La région de la Kara est en effervescence. Depuis le 11 juillet, les Evala 2026 battent leur plein, attirant des milliers de spectateurs venus des quatre coins du Togo et de la diaspora. Cet événement est le reflet d’une culture vivante, portée par des valeurs qui traversent les générations. Et pour la première fois, l’ambition d’une inscription au patrimoine immatériel de l’UNESCO donne une dimension nouvelle à cette célébration.
Un rite chargé de sens, bien au-delà du sport
Derrière les affrontements spectaculaires dans les arènes, les Evala incarnent un véritable parcours initiatique. Les jeunes qui y participent ne viennent pas seulement pour prouver leur force physique. Ils s’engagent dans une transmission de valeurs essentielles : le courage face à l’adversité, le respect des anciens, la discipline, la solidarité entre membres d’une même communauté.
Chaque combat est une étape dans la construction de l’homme adulte, prêt à prendre sa place dans la société.
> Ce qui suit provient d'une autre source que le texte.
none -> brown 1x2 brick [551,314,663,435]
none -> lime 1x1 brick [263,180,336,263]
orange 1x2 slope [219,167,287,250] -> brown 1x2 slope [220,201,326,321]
Les familles, les chefs de canton et toute la communauté sont mobilisés pour perpétuer un héritage qui se transmet de père en fils depuis des générations.
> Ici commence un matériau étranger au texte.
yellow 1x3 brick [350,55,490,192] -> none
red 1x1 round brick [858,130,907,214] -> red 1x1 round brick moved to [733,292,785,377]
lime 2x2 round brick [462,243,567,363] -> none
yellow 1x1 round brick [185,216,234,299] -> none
Les Evala visent une reconnaissance internationale
Pour le gouvernement togolais, cette cérémonie n’est pas seulement une fierté locale. Elles représentent un trésor culturel national qu’il entend faire connaître au monde entier. C’est dans cette optique qu’une candidature est préparée pour une inscription sur la Liste représentative du patrimoine culturel immatériel de l’UNESCO.
Une telle reconnaissance offrirait au Togo une vitrine exceptionnelle. Elle permettrait de protéger davantage ces traditions, d’encourager leur transmission et de renforcer les moyens alloués à leur préservation. Elle placerait également les Evala aux côtés des grandes pratiques culturelles reconnues par la communauté internationale, contribuant ainsi au rayonnement du pays.
Les Evala au service du développement local
Au-delà de l’aspect culturel, les Evala sont un véritable moteur économique pour la région de la Kara. Hôtels, restaurants, marchés et artisans profitent de l’afflux de visiteurs pour dynamiser leurs activités. Chaque édition est une occasion de valoriser les savoir-faire locaux et de renforcer l’attractivité touristique de la région.
Le Koutammakou, déjà inscrit au patrimoine mondial de l’UNESCO pour ses habitations traditionnelles Takienta, constitue un atout supplémentaire pour la région. L’inscription des Evala viendrait consolider ce patrimoine exceptionnel et faire de la Kara une destination culturelle incontournable en Afrique de l’Ouest.